Text shown

· · · · ·

Article ID Journal Published Year Pages File Type
2742105 Anaesthesia & Intensive Care Medicine 2016 5 Pages PDF
Abstract

In the normal resting state, the plasma membrane of nerve and muscle cells generates a transmembrane electrical potential difference – the intracellular surface of the membrane being approximately 70–80 mV negative to the extracellular surface. This is a result of markedly different concentrations of ions inside and outside the cell, together with different membrane permeabilities to different ions that permits K+ ions to flow down their concentration gradient from inside to outside the cell. Nerve and muscle cells are ‘excitable’ because they can react to external stimuli by generating an extremely rapid change in transmembrane electrical potential difference known as the action potential. This comprises an initial explosive increase in membrane Na+ permeability that allows these ions to flood down their concentration gradient into the cell, thereby depolarizing the membrane such that the potential difference is transiently reversed to a positive value. However, in nerve and skeletal muscle this lasts for only a millisecond, at which time the membrane potential is just as rapidly restored to its resting negative value (repolarization). These events are controlled by the brief opening and closing of voltage-activated sodium and potassium channels in the membrane. The key features of the action potential are that it is: (1) an all-or-none event, rather than a graded response; (2) it is self-propagating, such that the wave of depolarization travels rapidly along the plasma membrane; and (3) it is transient, such that membrane excitability is quickly restored. These features of the action potential allow rapid transfer of information along nerve axons in the nervous system.

· · · · ·

Stored data
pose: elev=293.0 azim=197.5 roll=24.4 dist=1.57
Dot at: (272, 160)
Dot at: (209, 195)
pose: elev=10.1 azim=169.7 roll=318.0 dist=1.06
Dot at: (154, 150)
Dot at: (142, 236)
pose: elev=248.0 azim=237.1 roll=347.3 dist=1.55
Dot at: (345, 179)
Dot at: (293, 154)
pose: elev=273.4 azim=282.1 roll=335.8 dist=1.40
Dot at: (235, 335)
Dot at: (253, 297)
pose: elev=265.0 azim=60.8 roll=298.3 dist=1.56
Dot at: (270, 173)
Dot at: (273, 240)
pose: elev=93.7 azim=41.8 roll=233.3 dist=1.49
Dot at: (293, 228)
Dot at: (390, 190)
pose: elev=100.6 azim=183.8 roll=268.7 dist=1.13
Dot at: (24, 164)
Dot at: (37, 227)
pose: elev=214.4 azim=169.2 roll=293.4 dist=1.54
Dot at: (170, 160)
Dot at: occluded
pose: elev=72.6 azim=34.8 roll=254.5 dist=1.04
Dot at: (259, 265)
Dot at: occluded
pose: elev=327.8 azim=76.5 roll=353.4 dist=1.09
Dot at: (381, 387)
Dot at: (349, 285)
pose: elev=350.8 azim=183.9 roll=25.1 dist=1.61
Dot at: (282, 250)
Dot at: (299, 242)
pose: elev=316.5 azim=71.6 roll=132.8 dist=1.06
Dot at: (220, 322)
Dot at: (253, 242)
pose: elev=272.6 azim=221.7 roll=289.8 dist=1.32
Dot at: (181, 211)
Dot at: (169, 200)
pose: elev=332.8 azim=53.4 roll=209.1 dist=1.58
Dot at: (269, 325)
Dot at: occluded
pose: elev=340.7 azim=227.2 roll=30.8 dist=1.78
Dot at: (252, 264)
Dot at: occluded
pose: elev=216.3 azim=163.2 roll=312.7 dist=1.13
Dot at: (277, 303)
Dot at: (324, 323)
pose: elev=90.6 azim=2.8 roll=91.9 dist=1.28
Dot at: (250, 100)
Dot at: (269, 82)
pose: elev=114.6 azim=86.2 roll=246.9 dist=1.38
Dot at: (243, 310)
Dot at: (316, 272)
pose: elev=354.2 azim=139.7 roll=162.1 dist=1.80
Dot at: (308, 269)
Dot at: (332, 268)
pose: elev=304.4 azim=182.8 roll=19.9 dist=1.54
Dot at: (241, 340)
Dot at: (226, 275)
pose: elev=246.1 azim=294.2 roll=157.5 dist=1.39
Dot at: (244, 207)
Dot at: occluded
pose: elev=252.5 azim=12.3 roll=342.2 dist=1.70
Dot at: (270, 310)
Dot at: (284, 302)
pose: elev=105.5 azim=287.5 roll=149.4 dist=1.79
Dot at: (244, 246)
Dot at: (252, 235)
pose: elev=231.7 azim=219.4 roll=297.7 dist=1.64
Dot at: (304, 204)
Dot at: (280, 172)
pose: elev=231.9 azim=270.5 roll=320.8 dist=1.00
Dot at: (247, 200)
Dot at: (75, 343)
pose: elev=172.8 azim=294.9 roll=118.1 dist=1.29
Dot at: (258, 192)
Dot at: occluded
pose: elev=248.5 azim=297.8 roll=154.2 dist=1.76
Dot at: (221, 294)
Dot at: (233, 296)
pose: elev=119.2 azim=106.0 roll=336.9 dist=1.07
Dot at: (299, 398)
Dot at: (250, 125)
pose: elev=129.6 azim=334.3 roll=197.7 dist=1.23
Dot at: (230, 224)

· · · · ·

Exercise details
According to the abstract, by roughly how many millivolts is the intracellular surface of the membrane negative to the extracellular surface in the normal resting state? The material has no connection to the abstract.

Task output
Approximately 70–80 mV.